Facebook Class Action Privacy Lawsuit Moves Forward But Without Any Teeth
December 1, 2019 - A federal judge in San Francisco is allowing a class action lawsuit against Facebook over a data breach involving nearly 30 million users to move forward. At the same time, the judge - William Alsup - pretty well defanged any potential remedy against the company when he removed the ability of the plaintiffs to recover any damages associated with the breach. As a result, the suit now only allows the plaintiffs to force the company to enhance its privacy and data security practices.
The judge's decisions stated that the costs of credit monitoring for those whose data was leaked were not a "cognizable injury." And he came to the conclusion that individuals who had to spend time attempting to prevent identity theft, or to correct credit issues that occurred due to identity theft from this breach, needed to be handled individually rather than as a class. In other words, the victims will be forced to sue Facebook as individuals.

┄┄┄┄┄┄

» **What this exercise asks**
1. Return the passage of the Facebook lawsuit article from "Facebook Class Action" up to and including "data security practices.", copied without change.
2. According to the Facebook lawsuit article, roughly how many users were involved in the data breach?

» **Data supplied**
┄┄┄┄┄┄

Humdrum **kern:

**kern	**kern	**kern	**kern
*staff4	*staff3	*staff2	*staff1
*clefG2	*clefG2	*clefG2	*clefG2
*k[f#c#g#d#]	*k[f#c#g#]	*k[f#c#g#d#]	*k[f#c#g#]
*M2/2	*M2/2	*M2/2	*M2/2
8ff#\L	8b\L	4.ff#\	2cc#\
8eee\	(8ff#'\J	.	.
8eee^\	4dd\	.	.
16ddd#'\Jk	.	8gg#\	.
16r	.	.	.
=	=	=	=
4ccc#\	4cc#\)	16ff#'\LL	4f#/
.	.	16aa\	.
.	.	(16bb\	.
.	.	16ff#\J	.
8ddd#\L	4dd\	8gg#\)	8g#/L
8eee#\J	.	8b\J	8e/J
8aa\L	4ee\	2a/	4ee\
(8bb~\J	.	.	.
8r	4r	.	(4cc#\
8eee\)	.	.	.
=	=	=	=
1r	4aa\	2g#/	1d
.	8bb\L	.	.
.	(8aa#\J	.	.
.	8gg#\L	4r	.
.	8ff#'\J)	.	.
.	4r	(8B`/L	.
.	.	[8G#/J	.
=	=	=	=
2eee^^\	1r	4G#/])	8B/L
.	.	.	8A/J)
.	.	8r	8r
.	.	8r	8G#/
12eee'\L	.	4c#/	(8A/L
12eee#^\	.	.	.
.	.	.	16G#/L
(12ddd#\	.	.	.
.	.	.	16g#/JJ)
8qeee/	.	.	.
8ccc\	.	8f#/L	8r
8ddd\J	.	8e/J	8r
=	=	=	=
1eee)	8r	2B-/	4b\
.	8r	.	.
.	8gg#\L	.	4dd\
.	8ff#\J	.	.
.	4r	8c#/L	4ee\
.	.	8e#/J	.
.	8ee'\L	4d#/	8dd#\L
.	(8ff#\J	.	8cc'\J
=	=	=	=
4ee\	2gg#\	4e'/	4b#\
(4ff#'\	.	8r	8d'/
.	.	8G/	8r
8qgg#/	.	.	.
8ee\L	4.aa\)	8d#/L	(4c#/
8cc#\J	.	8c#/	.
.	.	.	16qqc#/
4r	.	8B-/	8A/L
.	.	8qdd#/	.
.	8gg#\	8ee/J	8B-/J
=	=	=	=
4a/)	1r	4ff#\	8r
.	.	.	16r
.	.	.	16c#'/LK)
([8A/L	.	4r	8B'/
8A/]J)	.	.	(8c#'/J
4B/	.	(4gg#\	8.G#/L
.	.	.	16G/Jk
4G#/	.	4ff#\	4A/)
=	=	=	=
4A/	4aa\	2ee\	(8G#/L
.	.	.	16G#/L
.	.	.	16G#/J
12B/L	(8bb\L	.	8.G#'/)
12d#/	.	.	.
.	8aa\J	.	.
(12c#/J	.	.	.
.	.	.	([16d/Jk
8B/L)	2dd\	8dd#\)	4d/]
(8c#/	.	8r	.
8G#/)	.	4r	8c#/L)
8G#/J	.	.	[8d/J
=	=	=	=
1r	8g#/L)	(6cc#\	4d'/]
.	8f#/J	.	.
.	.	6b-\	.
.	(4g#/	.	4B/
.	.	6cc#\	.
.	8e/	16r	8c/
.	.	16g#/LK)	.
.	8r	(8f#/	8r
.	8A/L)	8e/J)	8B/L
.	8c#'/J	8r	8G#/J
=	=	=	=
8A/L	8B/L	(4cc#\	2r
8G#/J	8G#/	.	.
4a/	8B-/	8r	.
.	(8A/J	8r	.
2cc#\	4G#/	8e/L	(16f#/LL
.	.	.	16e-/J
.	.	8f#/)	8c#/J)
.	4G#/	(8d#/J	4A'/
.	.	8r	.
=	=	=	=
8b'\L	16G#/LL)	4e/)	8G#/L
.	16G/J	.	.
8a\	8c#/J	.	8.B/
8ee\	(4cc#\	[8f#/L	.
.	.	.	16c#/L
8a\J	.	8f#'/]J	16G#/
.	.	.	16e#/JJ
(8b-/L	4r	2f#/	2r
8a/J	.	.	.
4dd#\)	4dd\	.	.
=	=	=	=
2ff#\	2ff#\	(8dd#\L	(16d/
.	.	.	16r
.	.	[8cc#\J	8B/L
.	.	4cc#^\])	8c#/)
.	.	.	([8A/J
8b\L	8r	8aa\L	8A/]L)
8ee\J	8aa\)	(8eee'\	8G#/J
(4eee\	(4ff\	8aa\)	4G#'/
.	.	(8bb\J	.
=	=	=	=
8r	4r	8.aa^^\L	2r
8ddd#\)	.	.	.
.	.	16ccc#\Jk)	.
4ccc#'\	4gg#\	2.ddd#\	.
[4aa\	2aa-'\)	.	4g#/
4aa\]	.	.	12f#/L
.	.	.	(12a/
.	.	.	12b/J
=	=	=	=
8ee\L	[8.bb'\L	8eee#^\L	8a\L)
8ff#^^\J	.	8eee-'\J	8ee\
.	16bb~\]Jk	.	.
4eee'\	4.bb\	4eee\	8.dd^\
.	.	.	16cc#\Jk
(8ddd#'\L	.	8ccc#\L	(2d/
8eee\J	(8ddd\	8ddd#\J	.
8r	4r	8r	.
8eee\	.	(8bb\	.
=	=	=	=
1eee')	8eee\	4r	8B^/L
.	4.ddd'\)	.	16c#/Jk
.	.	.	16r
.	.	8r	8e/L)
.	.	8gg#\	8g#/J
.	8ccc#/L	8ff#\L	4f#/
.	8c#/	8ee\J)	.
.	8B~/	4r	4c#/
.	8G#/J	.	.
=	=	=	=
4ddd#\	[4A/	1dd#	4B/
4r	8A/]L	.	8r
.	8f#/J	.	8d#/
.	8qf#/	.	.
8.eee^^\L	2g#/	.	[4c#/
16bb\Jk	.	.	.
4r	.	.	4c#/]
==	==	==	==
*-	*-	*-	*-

┄┄┄┄┄┄

» **Outputs in order**
1.
Facebook Class Action Privacy Lawsuit Moves Forward But Without Any Teeth
December 1, 2019 - A federal judge in San Francisco is allowing a class action lawsuit against Facebook over a data breach involving nearly 30 million users to move forward. At the same time, the judge - William Alsup - pretty well defanged any potential remedy against the company when he removed the ability of the plaintiffs to recover any damages associated with the breach. As a result, the suit now only allows the plaintiffs to force the company to enhance its privacy and data security practices.

2. Nearly 30 million users.